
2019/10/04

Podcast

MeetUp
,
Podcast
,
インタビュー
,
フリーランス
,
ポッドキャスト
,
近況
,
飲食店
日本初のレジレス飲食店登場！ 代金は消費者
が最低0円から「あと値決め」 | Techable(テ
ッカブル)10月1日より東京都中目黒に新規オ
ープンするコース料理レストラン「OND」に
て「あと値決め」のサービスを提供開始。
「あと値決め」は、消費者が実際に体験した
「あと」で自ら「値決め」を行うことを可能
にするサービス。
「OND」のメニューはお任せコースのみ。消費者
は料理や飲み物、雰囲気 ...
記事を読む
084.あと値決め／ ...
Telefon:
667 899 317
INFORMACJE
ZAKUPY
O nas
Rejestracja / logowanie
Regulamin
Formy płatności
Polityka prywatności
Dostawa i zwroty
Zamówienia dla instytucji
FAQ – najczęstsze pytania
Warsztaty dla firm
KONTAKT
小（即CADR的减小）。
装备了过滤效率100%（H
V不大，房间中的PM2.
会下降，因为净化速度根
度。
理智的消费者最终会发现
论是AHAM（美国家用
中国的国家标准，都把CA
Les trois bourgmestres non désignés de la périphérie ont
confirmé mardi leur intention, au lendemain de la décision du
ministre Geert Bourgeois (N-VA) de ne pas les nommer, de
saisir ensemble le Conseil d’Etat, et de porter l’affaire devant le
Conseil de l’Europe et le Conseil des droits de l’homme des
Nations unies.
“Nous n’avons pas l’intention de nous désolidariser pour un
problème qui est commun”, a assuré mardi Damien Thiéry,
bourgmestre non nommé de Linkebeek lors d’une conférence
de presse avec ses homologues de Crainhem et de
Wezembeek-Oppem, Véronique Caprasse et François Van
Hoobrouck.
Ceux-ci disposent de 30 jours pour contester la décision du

· · ·

■ Assigned task: Reproduce the text of all the records above, line for line, without changing anything.

■ Your response:

2019/10/04

Podcast

MeetUp
,
Podcast
,
インタビュー
,
フリーランス
,
ポッドキャスト
,
近況
,
飲食店
日本初のレジレス飲食店登場！ 代金は消費者
が最低0円から「あと値決め」 | Techable(テ
ッカブル)10月1日より東京都中目黒に新規オ
ープンするコース料理レストラン「OND」に
て「あと値決め」のサービスを提供開始。
「あと値決め」は、消費者が実際に体験した
「あと」で自ら「値決め」を行うことを可能
にするサービス。
「OND」のメニューはお任せコースのみ。消費者
は料理や飲み物、雰囲気 ...
記事を読む
084.あと値決め／ ...
Telefon:
667 899 317
INFORMACJE
ZAKUPY
O nas
Rejestracja / logowanie
Regulamin
Formy płatności
Polityka prywatności
Dostawa i zwroty
Zamówienia dla instytucji
FAQ – najczęstsze pytania
Warsztaty dla firm
KONTAKT
小（即CADR的减小）。
装备了过滤效率100%（H
V不大，房间中的PM2.
会下降，因为净化速度根
度。
理智的消费者最终会发现
论是AHAM（美国家用
中国的国家标准，都把CA
Les trois bourgmestres non désignés de la périphérie ont
confirmé mardi leur intention, au lendemain de la décision du
ministre Geert Bourgeois (N-VA) de ne pas les nommer, de
saisir ensemble le Conseil d’Etat, et de porter l’affaire devant le
Conseil de l’Europe et le Conseil des droits de l’homme des
Nations unies.
“Nous n’avons pas l’intention de nous désolidariser pour un
problème qui est commun”, a assuré mardi Damien Thiéry,
bourgmestre non nommé de Linkebeek lors d’une conférence
de presse avec ses homologues de Crainhem et de
Wezembeek-Oppem, Véronique Caprasse et François Van
Hoobrouck.
Ceux-ci disposent de 30 jours pour contester la décision du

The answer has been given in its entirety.